Updating Content to Regain Rankings
7 min
Updating existing content is often faster and more cost-effective than creating a new article. When a page loses positions on its main keywords, that is the signal to act: enrich the content, correct its alignment with the current search intent, and update the data. Results are visible in 4 to 8 weeks.
Half of a site's SEO potential lies dormant in its existing articles. A page that has ranked and is starting to drop does not need to be recreated — it needs to be updated methodically.
Detecting Content That Needs to Be Updated
Google Search Console is your first tool: filter pages by click decline over the past 90 days. Pages that lose more than 20% of their clicks in 3 months require intervention.
Also analyze positions: a page that has slipped from position 3 to position 8 or 9 has lost relative authority to competitors who have enriched their content.
Freshness is an indirect signal: articles published more than 18 months ago without modification often start losing ground on competitive queries.
- Click decline greater than 20% over 90 days.
- Position sliding from 1-3 to 5-10.
- Article unmodified for more than 12 to 18 months.
- Statistics cited dating back more than 2 years.
- Competitors on the first page with more recent and complete content.
Effective Update Method
Start by re-analyzing the current search intent. If the SERP has evolved (new formats, new dominant pages), your content must adapt before any enrichment.
Enrich in depth, not in volume: add sections on missing angles, update numerical data, integrate recent examples. A quality update typically adds 300 to 600 relevant words.
Do not remove performing sections to replace them: Google has already evaluated those parts positively. Add around them rather than destroying them.
Pages updated with substantial enrichment (adding 25% or more relevant content) regain on average 15 to 35% of their lost positions within 6 to 8 weeks of reindexing.
Industry studies 2025-2026 on SEO content refreshes
Signaling the Update to Google
Update the dateModified in structured data and in the visible meta on the page.
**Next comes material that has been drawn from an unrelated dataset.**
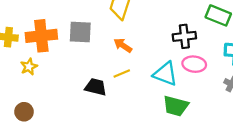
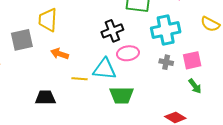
gray square: (80, 32) -> (22, 40), moved
yellow line: (122, 74) -> (79, 79), moved, turned 42

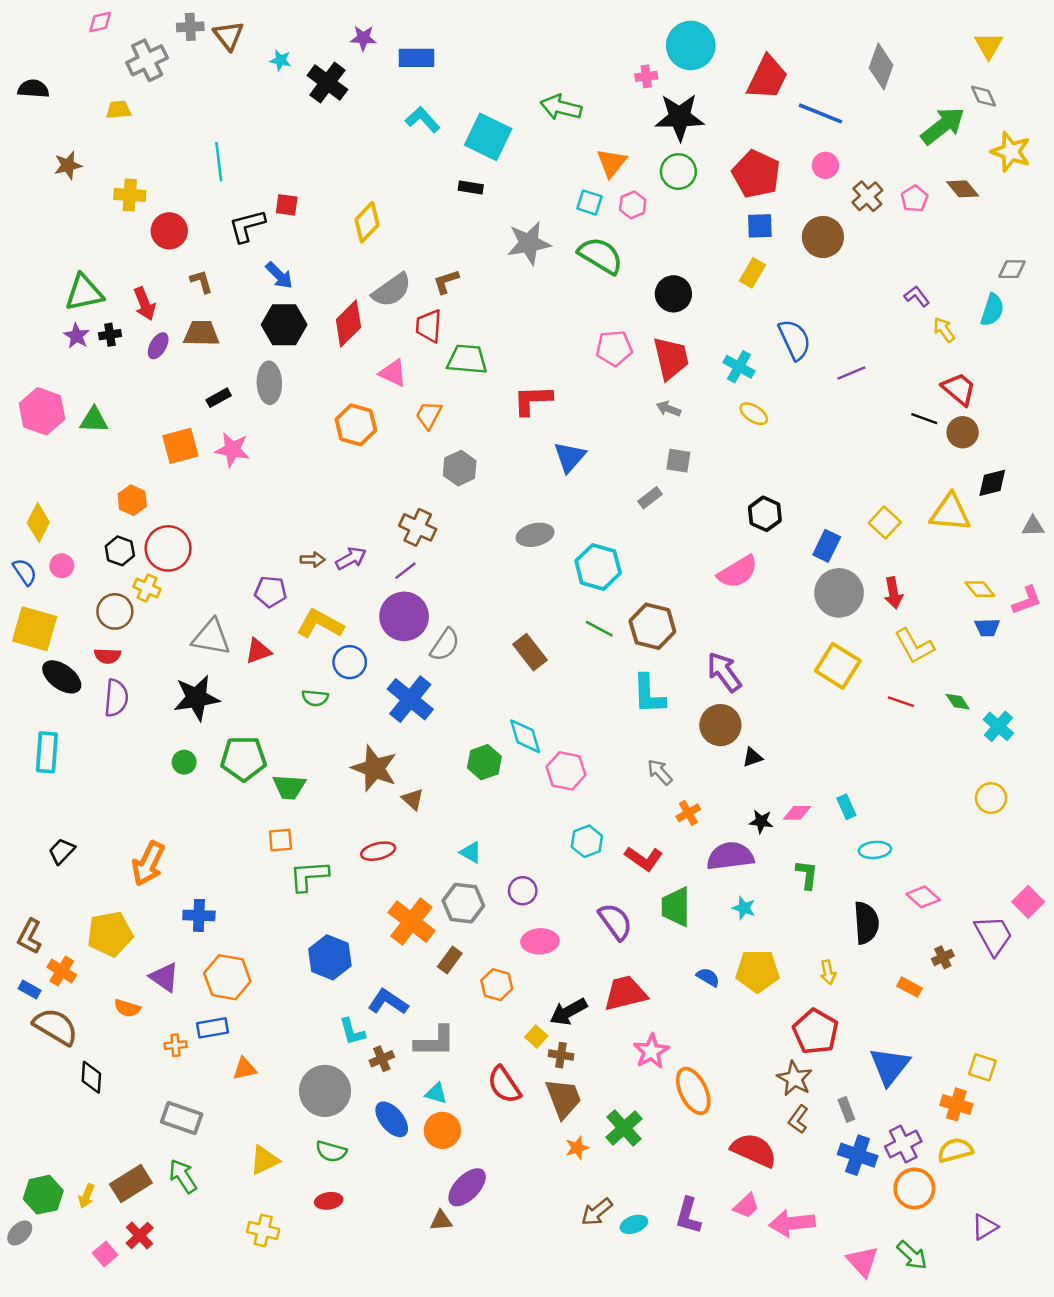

Google considers signaled freshness as a relevance signal.
Manually submit the URL in Google Search Console via 'URL Inspection' then 'Request Indexing' after each substantial update. This accelerates uptake by several days.
Add an internal link from a more recent or more popular page toward the updated page. A fresh internal link stimulates recrawling faster than a simple submission.
Measuring Results and Adjusting
Note the update date in your tracking spreadsheet. Check positions at D+30 and D+60. If the page shows no signs of recovery at D+60, the intent analysis or the quality of the enrichment must be reconsidered.
Some pages will not recover despite updating: if they target a query whose SERP is now dominated by a radically different content type, a complete rewrite or consolidation with another page is preferable.
FAQ
Should the URL be kept when updating?
Always. The URL concentrates backlinks and indexing history. Changing it requires a 301 redirect and partial authority loss. Only change the URL if it is genuinely misleading or erroneous.
Can an update cause a page to drop?
Yes, if performing content is removed or if the intent served changes radically. Make additive updates rather than substitutive ones, and keep sections that are already generating traffic.
How often should content be updated?
As a general rule, audit your key pages every 6 months and update those showing signs of decline. Evergreen pages can be reviewed annually; pages on dynamic topics (AI, trends) deserve a review every 3 to 6 months.